他低声叮嘱道;“遇到蛇和老鼠莫要慌张惊呼。”
笑菲听到蛇和老鼠,身上激起了一层鸡皮疙瘩,毫不犹豫地点了点头。
借着晨曦的微光,能看到污沟上漂浮的各种秽物。她深吸口气,握住季伯的手走进去。腥臭味扑鼻而来,笑菲强忍着恶心,咬着牙跟着季伯往前走。
水渐渐变深,季伯揽着笑菲的腰,借着浮力提着她前行。顺着这处污沟走了片刻,已潜到了城墙附近,季伯附耳道:“小姐,前面有处栅栏,深吸口气潜下去,做得到吗?”
笑菲咬紧了嘴唇,清朗目光中透出坚定。
“季家的好女儿,只可惜了你娘,爱上一头中山狼!”季伯叹了口气,揽着她浮到栅栏处。
笑菲伸手抓着栅栏,正想深吸口气潜入污水之中,一条老鼠尾巴拂过她的手。她张嘴尖叫,季伯的手已捂住了她的嘴。他满手的腥臭味道直冲笑菲鼻端,她用了很大力气才控制住想呕吐的冲动。笑菲拼命对自己说,离开,一定要离开!眼泪不受控制地冲出来,洒落在季伯的手上。
渐渐地,她剧烈的抽搐平复,季伯松开手,略带焦急地说:“忍住,小姐,不超过半个时辰,被我打晕的侍女便会醒来。”
“走!”笑菲深吸了口气,拉着铁栅栏往下沉。
季伯拖着她,迅速地钻过栅栏,浮出水面的瞬间,笑菲在水道旁狂吐。季伯的眼睛渐渐湿润,什么安慰的话也没有,拖着笑菲奋力往前游。
片刻后,越过了城墙,季伯见笑菲已无力行走,直接扛起她顺着污水沟走进了河道。
她趴在季伯背上,呕吐着秽物,头晕沉沉的仿佛走到了生命的尽头。笑菲不知道自己到哪儿了,只看到趴在铁栅栏上的老鼠,一双凶光四射的眼睛狠狠地盯着她。她甚至看到了它灰色肮脏的毛,还有它露出的小尖牙,转瞬间,变成了耶律从飞浑身杀气冷眼睥睨着她。

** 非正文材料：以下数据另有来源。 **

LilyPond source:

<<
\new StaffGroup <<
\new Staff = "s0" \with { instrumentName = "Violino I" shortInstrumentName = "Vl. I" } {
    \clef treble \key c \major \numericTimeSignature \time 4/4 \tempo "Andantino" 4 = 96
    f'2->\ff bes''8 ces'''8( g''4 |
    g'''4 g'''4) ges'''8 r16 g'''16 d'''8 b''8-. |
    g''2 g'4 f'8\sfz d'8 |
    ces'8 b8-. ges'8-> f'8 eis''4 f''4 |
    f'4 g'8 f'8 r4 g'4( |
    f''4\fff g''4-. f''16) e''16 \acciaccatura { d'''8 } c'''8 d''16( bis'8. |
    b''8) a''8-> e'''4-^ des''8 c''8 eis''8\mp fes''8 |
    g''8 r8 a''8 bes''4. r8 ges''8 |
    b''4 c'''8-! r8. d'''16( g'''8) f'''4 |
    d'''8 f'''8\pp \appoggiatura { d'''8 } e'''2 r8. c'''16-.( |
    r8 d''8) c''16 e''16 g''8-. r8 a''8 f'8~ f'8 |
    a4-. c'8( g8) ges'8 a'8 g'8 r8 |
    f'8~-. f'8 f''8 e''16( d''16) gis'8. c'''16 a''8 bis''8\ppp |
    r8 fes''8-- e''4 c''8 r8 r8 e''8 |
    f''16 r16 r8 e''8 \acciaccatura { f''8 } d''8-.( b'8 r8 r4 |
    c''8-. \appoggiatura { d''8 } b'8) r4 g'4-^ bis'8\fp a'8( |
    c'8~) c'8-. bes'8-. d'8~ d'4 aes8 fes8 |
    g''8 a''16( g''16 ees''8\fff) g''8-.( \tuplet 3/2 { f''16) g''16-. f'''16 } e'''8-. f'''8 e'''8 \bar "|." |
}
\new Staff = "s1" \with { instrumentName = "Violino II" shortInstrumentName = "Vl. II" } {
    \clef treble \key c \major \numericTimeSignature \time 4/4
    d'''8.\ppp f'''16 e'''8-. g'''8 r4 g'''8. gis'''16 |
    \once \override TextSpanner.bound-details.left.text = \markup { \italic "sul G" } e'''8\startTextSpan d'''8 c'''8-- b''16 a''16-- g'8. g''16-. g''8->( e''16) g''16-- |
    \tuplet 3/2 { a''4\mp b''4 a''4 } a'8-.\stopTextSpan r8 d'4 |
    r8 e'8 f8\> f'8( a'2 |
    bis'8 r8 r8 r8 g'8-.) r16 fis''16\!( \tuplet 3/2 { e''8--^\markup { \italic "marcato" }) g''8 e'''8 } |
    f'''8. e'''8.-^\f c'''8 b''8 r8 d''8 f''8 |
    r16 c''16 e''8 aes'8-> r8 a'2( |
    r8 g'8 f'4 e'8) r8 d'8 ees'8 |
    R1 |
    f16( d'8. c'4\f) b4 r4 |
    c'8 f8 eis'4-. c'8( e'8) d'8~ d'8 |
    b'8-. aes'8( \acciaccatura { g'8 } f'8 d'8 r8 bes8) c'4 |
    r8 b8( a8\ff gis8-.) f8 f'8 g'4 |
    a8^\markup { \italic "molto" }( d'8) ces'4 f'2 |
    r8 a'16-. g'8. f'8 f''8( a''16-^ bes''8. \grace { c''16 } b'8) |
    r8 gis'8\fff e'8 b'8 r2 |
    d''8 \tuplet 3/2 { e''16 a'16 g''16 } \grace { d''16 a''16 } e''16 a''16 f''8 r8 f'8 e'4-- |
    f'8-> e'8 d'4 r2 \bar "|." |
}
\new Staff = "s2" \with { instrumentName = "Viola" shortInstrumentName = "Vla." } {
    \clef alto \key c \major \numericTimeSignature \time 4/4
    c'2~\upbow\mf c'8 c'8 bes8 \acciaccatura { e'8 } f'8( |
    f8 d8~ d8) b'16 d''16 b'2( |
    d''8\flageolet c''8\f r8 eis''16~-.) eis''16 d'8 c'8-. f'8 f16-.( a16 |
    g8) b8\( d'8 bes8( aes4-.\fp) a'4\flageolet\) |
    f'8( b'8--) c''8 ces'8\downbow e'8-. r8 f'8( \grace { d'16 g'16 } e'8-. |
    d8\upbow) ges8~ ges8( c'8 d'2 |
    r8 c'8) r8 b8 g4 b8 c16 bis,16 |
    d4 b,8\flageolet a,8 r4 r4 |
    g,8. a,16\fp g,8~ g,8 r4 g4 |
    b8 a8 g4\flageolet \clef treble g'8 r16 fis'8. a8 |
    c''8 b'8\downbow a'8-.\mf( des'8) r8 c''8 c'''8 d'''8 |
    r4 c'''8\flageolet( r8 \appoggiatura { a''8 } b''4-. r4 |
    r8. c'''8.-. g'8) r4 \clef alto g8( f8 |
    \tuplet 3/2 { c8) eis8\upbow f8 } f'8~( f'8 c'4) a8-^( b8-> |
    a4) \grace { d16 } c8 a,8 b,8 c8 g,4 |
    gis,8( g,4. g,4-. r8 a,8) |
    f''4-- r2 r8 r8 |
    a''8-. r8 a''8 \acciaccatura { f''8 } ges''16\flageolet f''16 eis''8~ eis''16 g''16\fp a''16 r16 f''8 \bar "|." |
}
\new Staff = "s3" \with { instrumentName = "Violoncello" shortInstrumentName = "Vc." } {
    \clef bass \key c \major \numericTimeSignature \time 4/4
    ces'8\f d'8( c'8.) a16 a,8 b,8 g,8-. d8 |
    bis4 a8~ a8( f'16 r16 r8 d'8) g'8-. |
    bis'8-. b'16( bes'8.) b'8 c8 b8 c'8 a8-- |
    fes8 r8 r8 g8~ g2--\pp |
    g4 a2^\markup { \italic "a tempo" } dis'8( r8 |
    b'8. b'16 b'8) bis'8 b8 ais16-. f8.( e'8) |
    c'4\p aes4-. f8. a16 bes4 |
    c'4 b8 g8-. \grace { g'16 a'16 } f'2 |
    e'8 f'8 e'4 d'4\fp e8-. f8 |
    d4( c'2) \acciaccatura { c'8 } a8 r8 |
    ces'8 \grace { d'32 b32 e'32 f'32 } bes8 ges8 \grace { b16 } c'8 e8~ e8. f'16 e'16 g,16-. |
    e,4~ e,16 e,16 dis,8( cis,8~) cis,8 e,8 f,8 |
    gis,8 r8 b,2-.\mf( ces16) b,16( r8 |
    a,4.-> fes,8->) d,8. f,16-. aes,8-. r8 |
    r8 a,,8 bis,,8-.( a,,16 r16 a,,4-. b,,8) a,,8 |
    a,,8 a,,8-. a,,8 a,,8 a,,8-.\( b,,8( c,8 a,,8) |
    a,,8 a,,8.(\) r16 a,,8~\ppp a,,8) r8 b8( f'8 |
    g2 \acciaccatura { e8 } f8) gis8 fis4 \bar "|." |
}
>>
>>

“嗬嗬——”她嘴里挣扎着吐出声音,眼半睁着,看到季伯焦急的脸,却怎么也醒不了。
身体被猛地震动,笑菲终于清醒。一大块粗重的布围在了她身上。
季伯沉着地说:“河水中已将秽物洗净,咱们没有时间生火烤衣,好在是夏季,小姐再忍忍。我偷了一匹马和一些东西,进了峡谷就好了。”
她虚弱地笑了,“不必担心我。季伯,咱们走!”
季伯抱她上马,用力抽鞭,马冲着前方的永定河峡谷飞速奔跑。
永定河像条苍龙,笔直地从两山之间冲下。两侧悬崖峭立,林木苍翠欲滴。峡谷口建有沿河城,扼峡谷要冲,依山而建,城墙坚实,这是天朝防备契丹进攻的天堑。
杜昕言一行人纵马停在峡谷中的枯石滩。他揉着胸口笑骂道:“耶律从飞还真狠,若真的被散了内功,这一掌就要了我半条命。”
嫣然站在他身侧不满地说道:“侯爷何苦瞒着小姐?她肯定担心死了。”
他远远望着沿河城的方向微笑。“若不是这样,又怎么能瞒过耶律从飞?季伯一定会顺利带走她。幽州城地处平原,这条路是回天朝最近的路,他一定会带着笑菲往这里走。我只盼望着他能晚一点行动,让我大败耶律从飞后再带笑菲来。追兵到什么地方了?”
他身侧一名监察院暗探恭敬地回答道:“耶律从飞距咱们二十里。”
“卫大人的兵到了?”
“沿河城防范严密,卫大人的兵已经到了。”
杜昕言看着两侧山峰微笑,“耶律从飞想起兵,今日就让他葬身于此吧!我以身作饵,他该后悔没有当场要我的命!”
他翻身下马,等着耶律从飞追来。
与此同时,耶律从飞带着几百铁骑飞速地冲进了永定河峡谷。马踏着浅滩溯流而上,晨曦隐现,阳光初升,峡谷美如画景。
前探的士兵伏地听音后道:“前方有马蹄声,不到十里了!”
“追!他们离沿河城还有五十里!逃不掉的!”耶律从飞冷然下令。